## Problem details
Please copy the data below line for line, changing no characters.

[Page-level text extractions]
________________
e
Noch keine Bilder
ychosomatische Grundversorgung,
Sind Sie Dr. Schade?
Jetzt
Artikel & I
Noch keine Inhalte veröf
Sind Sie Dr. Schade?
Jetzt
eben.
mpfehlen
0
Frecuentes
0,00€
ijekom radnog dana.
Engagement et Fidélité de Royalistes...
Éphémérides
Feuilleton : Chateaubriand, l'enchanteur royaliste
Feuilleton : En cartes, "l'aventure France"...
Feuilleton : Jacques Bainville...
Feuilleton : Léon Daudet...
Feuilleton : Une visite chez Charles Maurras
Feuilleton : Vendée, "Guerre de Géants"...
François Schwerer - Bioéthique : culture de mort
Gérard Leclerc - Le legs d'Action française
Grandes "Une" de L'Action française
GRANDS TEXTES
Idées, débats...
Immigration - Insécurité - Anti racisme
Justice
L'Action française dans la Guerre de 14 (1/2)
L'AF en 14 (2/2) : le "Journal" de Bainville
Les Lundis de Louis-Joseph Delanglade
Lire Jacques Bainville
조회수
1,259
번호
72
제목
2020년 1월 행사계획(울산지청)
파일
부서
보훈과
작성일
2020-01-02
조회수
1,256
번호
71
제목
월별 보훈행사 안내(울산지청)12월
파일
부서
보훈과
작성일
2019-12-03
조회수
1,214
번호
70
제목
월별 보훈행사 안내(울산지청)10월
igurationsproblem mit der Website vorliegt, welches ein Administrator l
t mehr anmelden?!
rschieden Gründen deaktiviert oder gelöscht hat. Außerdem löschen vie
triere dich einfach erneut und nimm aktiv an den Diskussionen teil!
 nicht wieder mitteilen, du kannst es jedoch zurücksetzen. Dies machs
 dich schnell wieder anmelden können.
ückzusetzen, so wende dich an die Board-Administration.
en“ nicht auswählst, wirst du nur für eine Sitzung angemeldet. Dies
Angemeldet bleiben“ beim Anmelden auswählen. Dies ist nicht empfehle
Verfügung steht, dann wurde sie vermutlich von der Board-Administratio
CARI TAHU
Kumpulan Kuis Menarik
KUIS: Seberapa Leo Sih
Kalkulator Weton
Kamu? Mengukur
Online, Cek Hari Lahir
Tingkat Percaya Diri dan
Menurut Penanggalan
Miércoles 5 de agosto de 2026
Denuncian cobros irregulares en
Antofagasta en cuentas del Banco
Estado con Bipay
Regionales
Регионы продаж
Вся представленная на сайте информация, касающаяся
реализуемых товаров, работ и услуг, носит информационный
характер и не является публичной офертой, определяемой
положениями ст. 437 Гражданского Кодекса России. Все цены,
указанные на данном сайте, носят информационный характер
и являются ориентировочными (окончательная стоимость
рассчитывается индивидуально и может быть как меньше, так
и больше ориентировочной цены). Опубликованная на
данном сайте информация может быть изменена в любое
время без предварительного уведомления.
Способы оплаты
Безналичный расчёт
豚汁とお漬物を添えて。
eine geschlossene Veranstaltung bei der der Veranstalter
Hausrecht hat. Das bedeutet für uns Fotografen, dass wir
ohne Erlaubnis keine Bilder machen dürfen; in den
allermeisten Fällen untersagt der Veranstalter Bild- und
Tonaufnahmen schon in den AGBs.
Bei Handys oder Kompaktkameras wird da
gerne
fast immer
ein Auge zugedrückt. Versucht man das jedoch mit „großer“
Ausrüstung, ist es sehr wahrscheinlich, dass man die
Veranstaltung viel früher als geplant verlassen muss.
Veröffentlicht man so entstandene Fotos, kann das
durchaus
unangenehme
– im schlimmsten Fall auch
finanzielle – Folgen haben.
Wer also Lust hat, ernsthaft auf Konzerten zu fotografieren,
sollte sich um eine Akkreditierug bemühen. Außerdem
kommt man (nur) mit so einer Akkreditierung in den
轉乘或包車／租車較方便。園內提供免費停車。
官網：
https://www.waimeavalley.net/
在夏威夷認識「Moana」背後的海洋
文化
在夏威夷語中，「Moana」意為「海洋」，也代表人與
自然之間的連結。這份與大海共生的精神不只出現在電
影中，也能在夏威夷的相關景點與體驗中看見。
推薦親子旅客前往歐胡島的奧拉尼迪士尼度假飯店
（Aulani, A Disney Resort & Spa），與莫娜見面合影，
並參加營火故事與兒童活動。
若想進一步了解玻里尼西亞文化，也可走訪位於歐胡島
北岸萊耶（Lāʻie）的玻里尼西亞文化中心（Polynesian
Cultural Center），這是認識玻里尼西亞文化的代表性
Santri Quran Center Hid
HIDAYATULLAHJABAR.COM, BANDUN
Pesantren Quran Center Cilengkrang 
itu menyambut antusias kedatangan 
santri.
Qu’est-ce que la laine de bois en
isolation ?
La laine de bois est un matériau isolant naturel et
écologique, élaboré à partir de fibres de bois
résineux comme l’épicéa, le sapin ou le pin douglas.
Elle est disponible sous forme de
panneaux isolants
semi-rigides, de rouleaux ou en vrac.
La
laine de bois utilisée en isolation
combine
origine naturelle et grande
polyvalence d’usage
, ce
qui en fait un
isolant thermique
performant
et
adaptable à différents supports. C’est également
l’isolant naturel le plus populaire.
________________
## Expected answer
e
Noch keine Bilder
ychosomatische Grundversorgung,
Sind Sie Dr. Schade?
Jetzt
Artikel & I
Noch keine Inhalte veröf
Sind Sie Dr. Schade?
Jetzt
eben.
mpfehlen
0
Frecuentes
0,00€
ijekom radnog dana.
Engagement et Fidélité de Royalistes...
Éphémérides
Feuilleton : Chateaubriand, l'enchanteur royaliste
Feuilleton : En cartes, "l'aventure France"...
Feuilleton : Jacques Bainville...
Feuilleton : Léon Daudet...
Feuilleton : Une visite chez Charles Maurras
Feuilleton : Vendée, "Guerre de Géants"...
François Schwerer - Bioéthique : culture de mort
Gérard Leclerc - Le legs d'Action française
Grandes "Une" de L'Action française
GRANDS TEXTES
Idées, débats...
Immigration - Insécurité - Anti racisme
Justice
L'Action française dans la Guerre de 14 (1/2)
L'AF en 14 (2/2) : le "Journal" de Bainville
Les Lundis de Louis-Joseph Delanglade
Lire Jacques Bainville
조회수
1,259
번호
72
제목
2020년 1월 행사계획(울산지청)
파일
부서
보훈과
작성일
2020-01-02
조회수
1,256
번호
71
제목
월별 보훈행사 안내(울산지청)12월
파일
부서
보훈과
작성일
2019-12-03
조회수
1,214
번호
70
제목
월별 보훈행사 안내(울산지청)10월
igurationsproblem mit der Website vorliegt, welches ein Administrator l
t mehr anmelden?!
rschieden Gründen deaktiviert oder gelöscht hat. Außerdem löschen vie
triere dich einfach erneut und nimm aktiv an den Diskussionen teil!
 nicht wieder mitteilen, du kannst es jedoch zurücksetzen. Dies machs
 dich schnell wieder anmelden können.
ückzusetzen, so wende dich an die Board-Administration.
en“ nicht auswählst, wirst du nur für eine Sitzung angemeldet. Dies
Angemeldet bleiben“ beim Anmelden auswählen. Dies ist nicht empfehle
Verfügung steht, dann wurde sie vermutlich von der Board-Administratio
CARI TAHU
Kumpulan Kuis Menarik
KUIS: Seberapa Leo Sih
Kalkulator Weton
Kamu? Mengukur
Online, Cek Hari Lahir
Tingkat Percaya Diri dan
Menurut Penanggalan
Miércoles 5 de agosto de 2026
Denuncian cobros irregulares en
Antofagasta en cuentas del Banco
Estado con Bipay
Regionales
Регионы продаж
Вся представленная на сайте информация, касающаяся
реализуемых товаров, работ и услуг, носит информационный
характер и не является публичной офертой, определяемой
положениями ст. 437 Гражданского Кодекса России. Все цены,
указанные на данном сайте, носят информационный характер
и являются ориентировочными (окончательная стоимость
рассчитывается индивидуально и может быть как меньше, так
и больше ориентировочной цены). Опубликованная на
данном сайте информация может быть изменена в любое
время без предварительного уведомления.
Способы оплаты
Безналичный расчёт
豚汁とお漬物を添えて。
eine geschlossene Veranstaltung bei der der Veranstalter
Hausrecht hat. Das bedeutet für uns Fotografen, dass wir
ohne Erlaubnis keine Bilder machen dürfen; in den
allermeisten Fällen untersagt der Veranstalter Bild- und
Tonaufnahmen schon in den AGBs.
Bei Handys oder Kompaktkameras wird da
gerne
fast immer
ein Auge zugedrückt. Versucht man das jedoch mit „großer“
Ausrüstung, ist es sehr wahrscheinlich, dass man die
Veranstaltung viel früher als geplant verlassen muss.
Veröffentlicht man so entstandene Fotos, kann das
durchaus
unangenehme
– im schlimmsten Fall auch
finanzielle – Folgen haben.
Wer also Lust hat, ernsthaft auf Konzerten zu fotografieren,
sollte sich um eine Akkreditierug bemühen. Außerdem
kommt man (nur) mit so einer Akkreditierung in den
轉乘或包車／租車較方便。園內提供免費停車。
官網：
https://www.waimeavalley.net/
在夏威夷認識「Moana」背後的海洋
文化
在夏威夷語中，「Moana」意為「海洋」，也代表人與
自然之間的連結。這份與大海共生的精神不只出現在電
影中，也能在夏威夷的相關景點與體驗中看見。
推薦親子旅客前往歐胡島的奧拉尼迪士尼度假飯店
（Aulani, A Disney Resort & Spa），與莫娜見面合影，
並參加營火故事與兒童活動。
若想進一步了解玻里尼西亞文化，也可走訪位於歐胡島
北岸萊耶（Lāʻie）的玻里尼西亞文化中心（Polynesian
Cultural Center），這是認識玻里尼西亞文化的代表性
Santri Quran Center Hid
HIDAYATULLAHJABAR.COM, BANDUN
Pesantren Quran Center Cilengkrang 
itu menyambut antusias kedatangan 
santri.
Qu’est-ce que la laine de bois en
isolation ?
La laine de bois est un matériau isolant naturel et
écologique, élaboré à partir de fibres de bois
résineux comme l’épicéa, le sapin ou le pin douglas.
Elle est disponible sous forme de
panneaux isolants
semi-rigides, de rouleaux ou en vrac.
La
laine de bois utilisée en isolation
combine
origine naturelle et grande
polyvalence d’usage
, ce
qui en fait un
isolant thermique
performant
et
adaptable à différents supports. C’est également
l’isolant naturel le plus populaire.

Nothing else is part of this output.